Exercise aim
Below are records that contain pictures; transcribe the text exactly and omit the pictures.

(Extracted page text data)
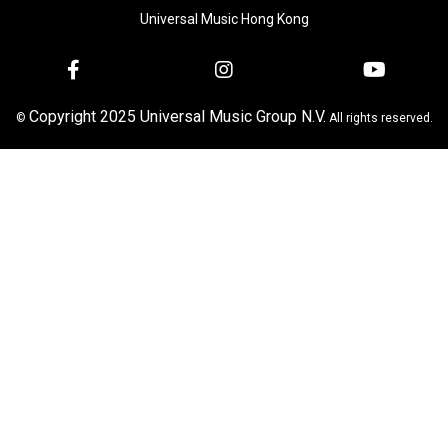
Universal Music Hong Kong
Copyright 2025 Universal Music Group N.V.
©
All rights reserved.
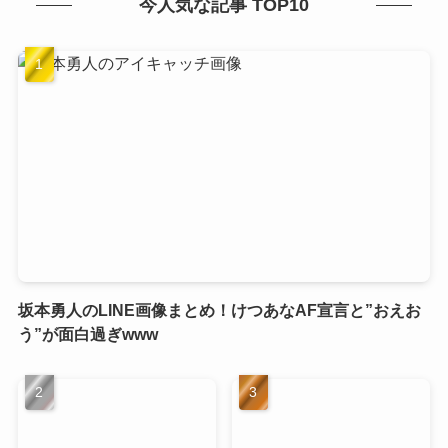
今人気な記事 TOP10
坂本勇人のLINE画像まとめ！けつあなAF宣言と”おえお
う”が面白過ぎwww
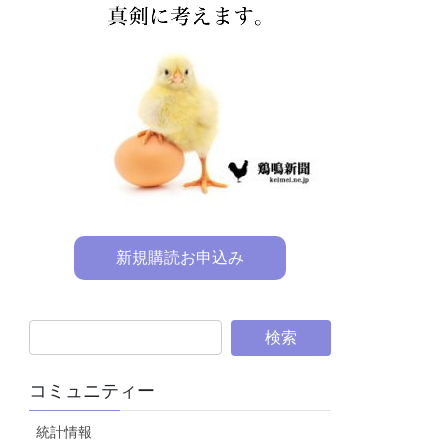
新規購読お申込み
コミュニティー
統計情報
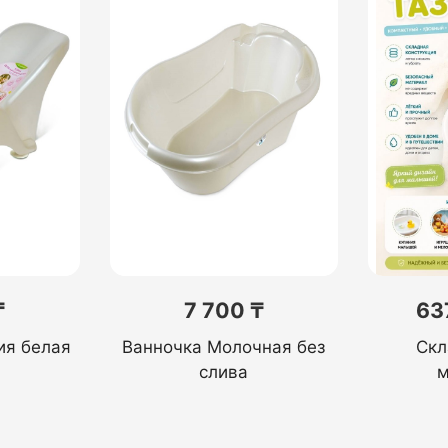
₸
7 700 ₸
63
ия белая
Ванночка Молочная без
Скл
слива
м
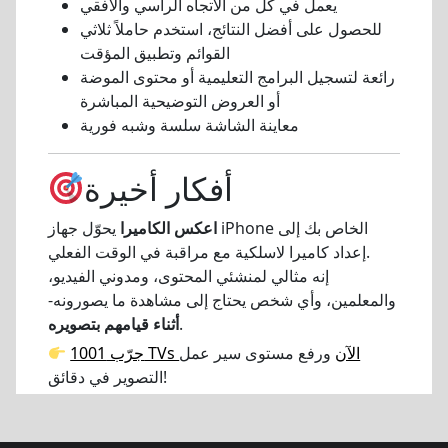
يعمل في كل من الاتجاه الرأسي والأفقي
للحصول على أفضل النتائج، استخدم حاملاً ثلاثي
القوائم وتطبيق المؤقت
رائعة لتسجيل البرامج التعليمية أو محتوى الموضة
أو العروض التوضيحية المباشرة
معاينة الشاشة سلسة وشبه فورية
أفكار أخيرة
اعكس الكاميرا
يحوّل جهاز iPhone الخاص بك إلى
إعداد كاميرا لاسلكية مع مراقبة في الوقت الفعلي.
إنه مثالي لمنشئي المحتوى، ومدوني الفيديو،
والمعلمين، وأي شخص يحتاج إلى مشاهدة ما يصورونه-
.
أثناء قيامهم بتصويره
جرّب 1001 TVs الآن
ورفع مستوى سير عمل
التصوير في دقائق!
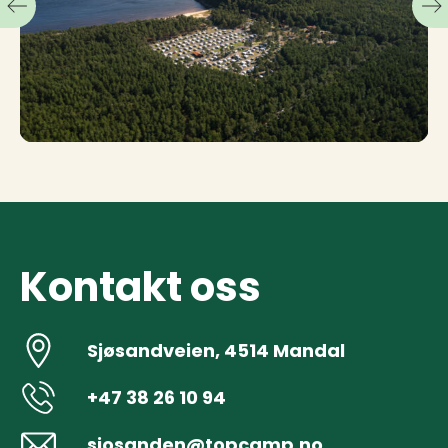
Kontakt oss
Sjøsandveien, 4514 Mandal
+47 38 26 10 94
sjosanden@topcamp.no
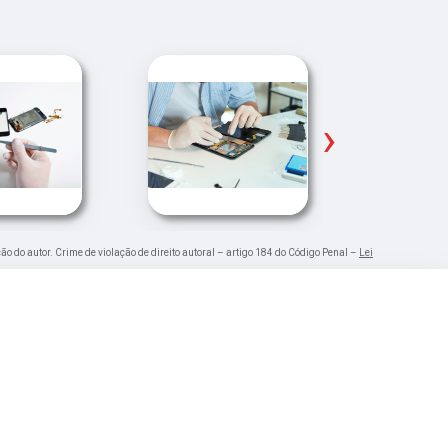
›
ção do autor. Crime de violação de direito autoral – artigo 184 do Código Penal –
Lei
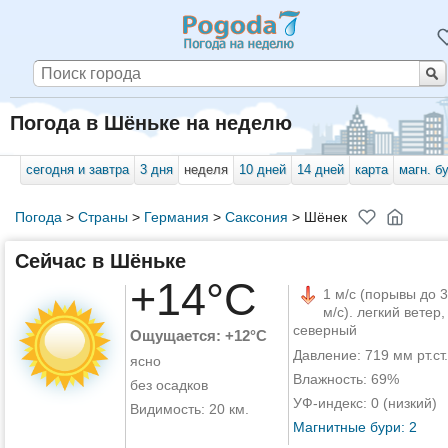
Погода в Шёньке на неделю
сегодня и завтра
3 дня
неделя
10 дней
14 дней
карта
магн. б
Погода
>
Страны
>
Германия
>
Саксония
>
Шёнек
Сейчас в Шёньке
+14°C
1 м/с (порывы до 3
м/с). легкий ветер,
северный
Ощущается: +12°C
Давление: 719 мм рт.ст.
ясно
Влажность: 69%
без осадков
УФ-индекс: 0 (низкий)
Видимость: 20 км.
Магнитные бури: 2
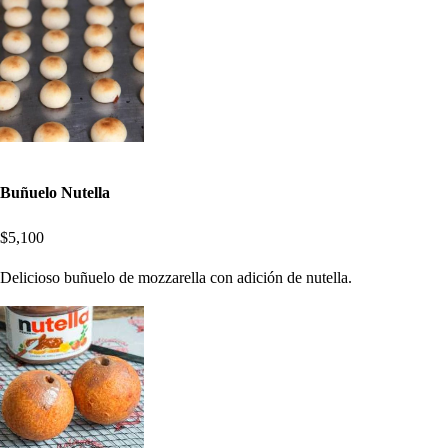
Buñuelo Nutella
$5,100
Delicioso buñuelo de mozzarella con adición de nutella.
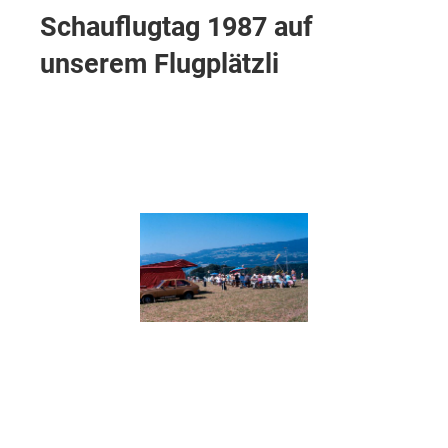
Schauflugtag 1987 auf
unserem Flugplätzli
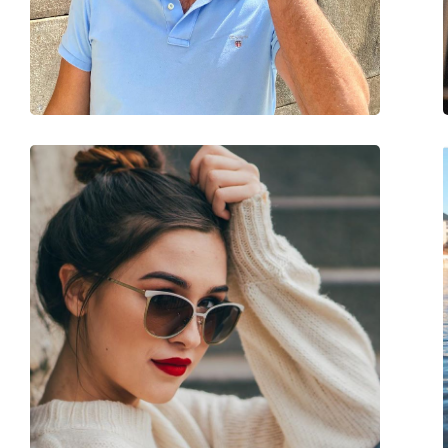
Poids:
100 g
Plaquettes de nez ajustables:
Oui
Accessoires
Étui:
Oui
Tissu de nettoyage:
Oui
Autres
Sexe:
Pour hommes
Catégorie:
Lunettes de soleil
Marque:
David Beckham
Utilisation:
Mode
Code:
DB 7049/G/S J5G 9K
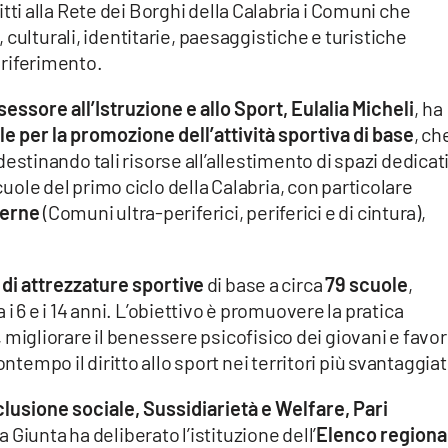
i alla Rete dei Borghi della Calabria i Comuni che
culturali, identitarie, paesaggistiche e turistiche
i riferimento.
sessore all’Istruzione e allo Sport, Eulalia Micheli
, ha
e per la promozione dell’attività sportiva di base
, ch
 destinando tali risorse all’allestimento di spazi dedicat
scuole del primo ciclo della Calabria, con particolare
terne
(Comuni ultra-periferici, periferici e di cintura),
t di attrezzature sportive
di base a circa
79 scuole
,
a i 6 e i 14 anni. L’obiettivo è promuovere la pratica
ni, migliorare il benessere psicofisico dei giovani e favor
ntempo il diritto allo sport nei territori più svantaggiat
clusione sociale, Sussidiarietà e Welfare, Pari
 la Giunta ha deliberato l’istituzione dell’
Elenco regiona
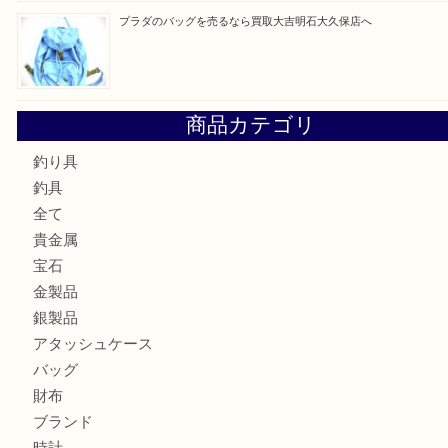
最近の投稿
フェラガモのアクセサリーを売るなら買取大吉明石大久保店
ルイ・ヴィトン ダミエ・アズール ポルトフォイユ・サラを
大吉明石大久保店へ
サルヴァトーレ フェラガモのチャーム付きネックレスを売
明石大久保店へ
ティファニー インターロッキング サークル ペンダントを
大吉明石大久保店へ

Answer space
Universal Music Hong Kong
Copyright 2025 Universal Music Group N.V.
©
All rights reserved.
今人気な記事 TOP10
坂本勇人のLINE画像まとめ！けつあなAF宣言と”おえお
う”が面白過ぎwww
新規購読お申込み
コミュニティー
統計情報
₸
7 700 ₸
63
ия белая
Ванночка Молочная без
Скл
слива
м
يعمل في كل من الاتجاه الرأسي والأفقي
للحصول على أفضل النتائج، استخدم حاملاً ثلاثي
القوائم وتطبيق المؤقت
رائعة لتسجيل البرامج التعليمية أو محتوى الموضة
أو العروض التوضيحية المباشرة
معاينة الشاشة سلسة وشبه فورية
أفكار أخيرة
اعكس الكاميرا
يحوّل جهاز iPhone الخاص بك إلى
إعداد كاميرا لاسلكية مع مراقبة في الوقت الفعلي.
إنه مثالي لمنشئي المحتوى، ومدوني الفيديو،
والمعلمين، وأي شخص يحتاج إلى مشاهدة ما يصورونه-
.
أثناء قيامهم بتصويره
جرّب 1001 TVs الآن
ورفع مستوى سير عمل
التصوير في دقائق!
Kontakt oss
Sjøsandveien, 4514 Mandal
+47 38 26 10 94
sjosanden@topcamp.no
›
ção do autor. Crime de violação de direito autoral – artigo 184 do Código Penal –
Lei
Погода в Шёньке на неделю
сегодня и завтра
3 дня
неделя
10 дней
14 дней
карта
магн. б
Погода
>
Страны
>
Германия
>
Саксония
>
Шёнек
Сейчас в Шёньке
+14°C
1 м/с (порывы до 3
м/с). легкий ветер,
северный
Ощущается: +12°C
Давление: 719 мм рт.ст.
ясно
Влажность: 69%
без осадков
УФ-индекс: 0 (низкий)
Видимость: 20 км.
Магнитные бури: 2
Buñuelo Nutella
$5,100
Delicioso buñuelo de mozzarella con adición de nutella.
Schauflugtag 1987 auf
unserem Flugplätzli
Poids:
100 g
Plaquettes de nez ajustables:
Oui
Accessoires
Étui:
Oui
Tissu de nettoyage:
Oui
Autres
Sexe:
Pour hommes
Catégorie:
Lunettes de soleil
Marque:
David Beckham
Utilisation:
Mode
Code:
DB 7049/G/S J5G 9K
i alla Rete dei Borghi della Calabria i Comuni che
culturali, identitarie, paesaggistiche e turistiche
i riferimento.
sessore all’Istruzione e allo Sport, Eulalia Micheli
, ha
e per la promozione dell’attività sportiva di base
, ch
 destinando tali risorse all’allestimento di spazi dedicat
scuole del primo ciclo della Calabria, con particolare
terne
(Comuni ultra-periferici, periferici e di cintura),
t di attrezzature sportive
di base a circa
79 scuole
,
a i 6 e i 14 anni. L’obiettivo è promuovere la pratica
ni, migliorare il benessere psicofisico dei giovani e favor
ntempo il diritto allo sport nei territori più svantaggiat
clusione sociale, Sussidiarietà e Welfare, Pari
 la Giunta ha deliberato l’istituzione dell’
Elenco regiona
最近の投稿
フェラガモのアクセサリーを売るなら買取大吉明石大久保店
ルイ・ヴィトン ダミエ・アズール ポルトフォイユ・サラを
大吉明石大久保店へ
サルヴァトーレ フェラガモのチャーム付きネックレスを売
明石大久保店へ
ティファニー インターロッキング サークル ペンダントを
大吉明石大久保店へ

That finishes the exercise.